No es ficción lo que escribo. Es la pura realidad. Sucedió hace apenas unos días, frente a la Escuela Primaria Mártires del Goicuría, no en horario de clases, sino cayendo la tarde, cuando, para más peligro, el poste eléctrico situado en la esquina de la avenida 47 y calle 40, en Caimito, ardía peligrosamente y ya los bomberos se hallaban en camino para sofocar el siniestro.
“¿De quién es este niño?”, fui yo quien grité. Pero no solo era él, sino también otros, de más o menos su edad, que le acompañaban en su deambular callejero, sin importarles cuántas veces se les llamó la atención, para que dejaran de corretear por las cercanías del poste, “herido de muerte” y se retiraran urgentemente del área en dirección a sus viviendas.
¿Y los padres de estos niños? Bien, gracias, tal vez pensando que entre sus hijos y el peligro media una distancia de por lo menos mil kilómetros… tal vez pensando en avanzar en el lavado o la comida pendientes, o tal vez no pensando en absolutamente nada.
Vivo en esta esquina desde el año 2000 y, salvo alguna que otra escaramuza entre peatones y medios de transporte, no he asistido a mucho más… por suerte.
Recuerdo haber visto volar por los aires a un motorista que, en el medio de esta intersección, chocó contra un auto y, de puro milagro, no barrió con su cuerpo el piso del portal de mi casa. Más allá de los golpes y el susto, no hubo que lamentar tristezas mayores.

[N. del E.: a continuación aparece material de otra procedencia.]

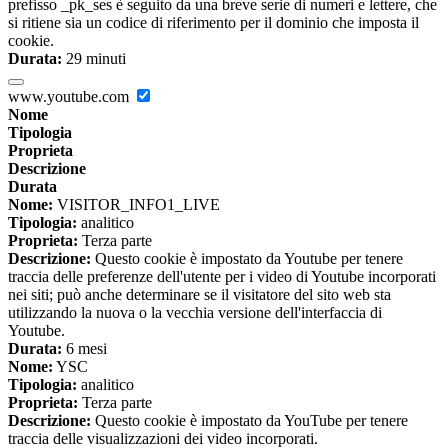
prefisso _pk_ses è seguito da una breve serie di numeri e lettere, che
si ritiene sia un codice di riferimento per il dominio che imposta il
cookie.
Durata:
29 minuti
www.youtube.com
Nome
Tipologia
Proprieta
Descrizione
Durata
Nome:
VISITOR_INFO1_LIVE
Tipologia:
analitico
Proprieta:
Terza parte
Descrizione:
Questo cookie è impostato da Youtube per tenere
traccia delle preferenze dell'utente per i video di Youtube incorporati
nei siti; può anche determinare se il visitatore del sito web sta
utilizzando la nuova o la vecchia versione dell'interfaccia di
Youtube.
Durata:
6 mesi
Nome:
YSC
Tipologia:
analitico
Proprieta:
Terza parte
Descrizione:
Questo cookie è impostato da YouTube per tenere
traccia delle visualizzazioni dei video incorporati.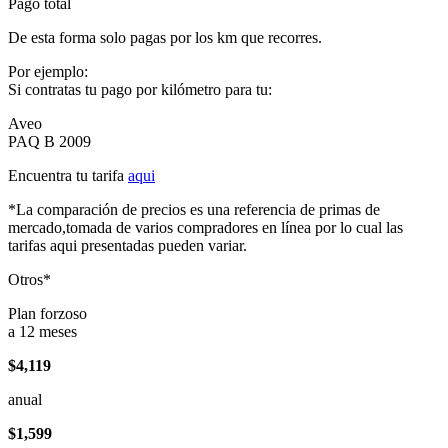
Pago total
De esta forma solo pagas por los km que recorres.
Por ejemplo:
Si contratas tu pago por kilómetro para tu:
Aveo
PAQ B 2009
Encuentra tu tarifa
aqui
*La comparación de precios es una referencia de primas de
mercado,tomada de varios compradores en línea por lo cual las
tarifas aqui presentadas pueden variar.
Otros*
Plan forzoso
a 12 meses
$4,119
anual
$1,599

Con dos escuelas primarias, un terreno de fútbol y un estadio de béisbol en predios muy cercanos, mi esquina suele ser constantemente espacio de movimiento de jóvenes, adolescentes y niños. Los mayores están en condiciones de cuidarse. Pero estos últimos no.

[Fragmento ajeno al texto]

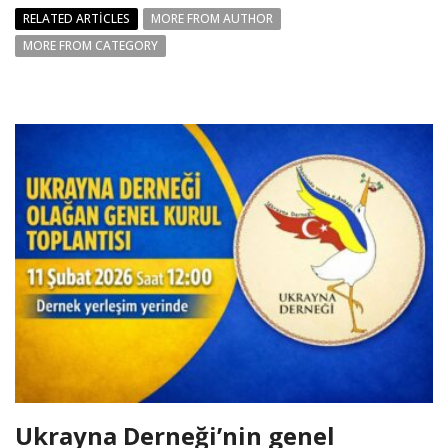
RELATED ARTICLES
MORE FROM AUTHOR
MORE FROM CATEGORY
Ukrayna Derneği’nin genel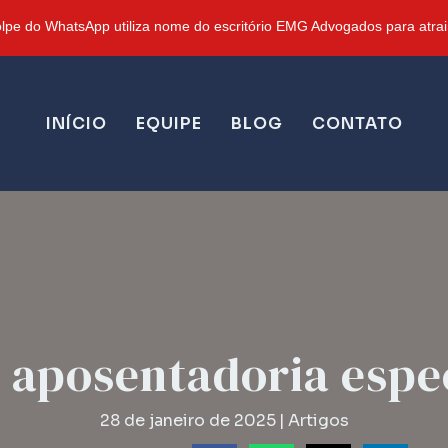
pe do WhatsApp utiliza nome do escritório EMG Advogados para atrair
INÍCIO
EQUIPE
BLOG
CONTATO
 aposentadoria espe
28 de janeiro de 2025
|
Artigos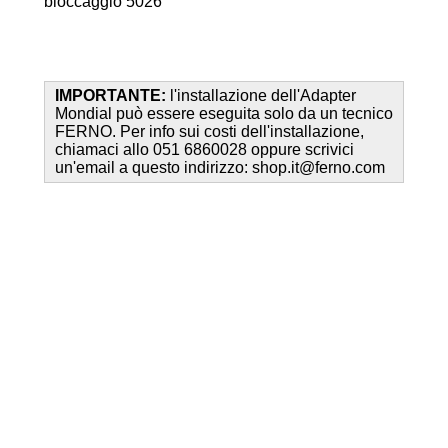
bloccaggio 5026
IMPORTANTE:
l'installazione dell'Adapter
Mondial può essere eseguita solo da un tecnico
FERNO. Per info sui costi dell'installazione,
chiamaci allo 051 6860028 oppure scrivici
un'email a questo indirizzo: shop.it@ferno.com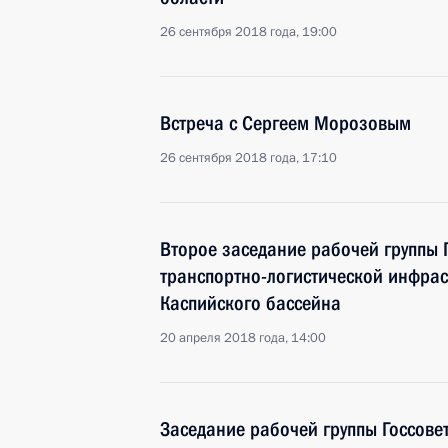
26 сентября 2018 года, 19:00
Встреча с Сергеем Морозовым
26 сентября 2018 года, 17:10
Второе заседание рабочей группы 
транспортно-логистической инфрас
Каспийского бассейна
20 апреля 2018 года, 14:00
Заседание рабочей группы Госсове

Algunos de ellos son los clásicos “cabezaduras” y otros cargan con la ingenuidad y la despreocupación propia de sus años. Corren por aquí y acullá, pasan sin precauciones la esquina, la cruzan en bicicleta y en moto (he visto verdaderos niños conduciendo estos artefactos), o corriendo detrás de una pelota de béisbol o de fútbol.

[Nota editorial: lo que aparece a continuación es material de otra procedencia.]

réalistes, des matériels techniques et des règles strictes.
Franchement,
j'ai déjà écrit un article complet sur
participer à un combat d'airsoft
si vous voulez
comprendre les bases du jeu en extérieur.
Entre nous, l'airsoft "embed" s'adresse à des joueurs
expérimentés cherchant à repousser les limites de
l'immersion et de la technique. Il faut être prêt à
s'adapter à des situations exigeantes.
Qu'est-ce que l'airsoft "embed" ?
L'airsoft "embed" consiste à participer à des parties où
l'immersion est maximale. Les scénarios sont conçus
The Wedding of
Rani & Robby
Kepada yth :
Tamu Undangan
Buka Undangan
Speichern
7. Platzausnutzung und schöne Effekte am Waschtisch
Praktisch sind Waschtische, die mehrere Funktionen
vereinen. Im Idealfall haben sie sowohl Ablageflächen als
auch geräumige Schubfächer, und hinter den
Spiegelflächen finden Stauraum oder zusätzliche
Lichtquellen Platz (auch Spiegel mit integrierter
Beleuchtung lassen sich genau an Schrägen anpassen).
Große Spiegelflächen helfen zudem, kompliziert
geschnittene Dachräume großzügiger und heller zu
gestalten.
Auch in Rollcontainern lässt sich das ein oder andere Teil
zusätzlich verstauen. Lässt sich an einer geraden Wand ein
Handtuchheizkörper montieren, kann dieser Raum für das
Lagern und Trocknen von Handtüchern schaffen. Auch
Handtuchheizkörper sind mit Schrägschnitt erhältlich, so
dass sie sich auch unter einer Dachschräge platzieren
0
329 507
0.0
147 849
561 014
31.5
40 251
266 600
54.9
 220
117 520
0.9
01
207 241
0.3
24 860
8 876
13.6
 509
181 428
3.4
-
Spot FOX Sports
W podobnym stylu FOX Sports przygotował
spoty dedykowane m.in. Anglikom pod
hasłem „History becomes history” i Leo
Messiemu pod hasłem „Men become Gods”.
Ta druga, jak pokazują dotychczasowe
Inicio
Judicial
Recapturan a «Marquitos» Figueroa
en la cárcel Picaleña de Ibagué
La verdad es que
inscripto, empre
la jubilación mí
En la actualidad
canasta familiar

Mientras tanto, el peligro les acecha y puede saltar en cualquier momento contra ellos.
Tras ocurrir el frenazo salvador, alguien me decía que el niño de la historia y otros andaban, de manera asidua, a manga por hombro por estas calles.
¡Oh, muy mala noticia esa! Vuelvo a preguntarme entonces: ¿y los padres de estos niños saben dónde están sus hijos?
No se trata de ponerles grilletes en los pies o confinarlos en el interior de una calurosa vivienda. No. Los niños, en especial, requieren ejercicio, aire fresco y libertad. Se trata de la responsabilidad asumida desde la llegada de una criatura al mundo hasta alcanzar su edad adulta.
Y esa responsabilidad, fuera de las aulas y en primer lugar, toca a los padres.
A esos mismos que se atragantan del susto cuando sus hijos se salvan de puro milagro; pero ni siquiera una lección de este tamaño les impulsa a tomar conciencia para saber que, si hoy casi sucedió, mañana sucederá con toda su desgracia y dolor irreparables.
Y no será culpa del hombre al timón que, como el personaje del cuento Matar a un niño, de Stig Dagerman, pasará toda su existencia con ese dolor insufrible dentro de sí, sino de quienes no tomaron por los cuernos la responsabilidad que les tocaba.
La vieja frase “los accidentes no son tan inevitables como parecen”, le sigue viniendo como anillo al dedo a historias como estas. Recuerden que, de ciertas tragedias, no salen con vida ni siquiera los que no la perdieron.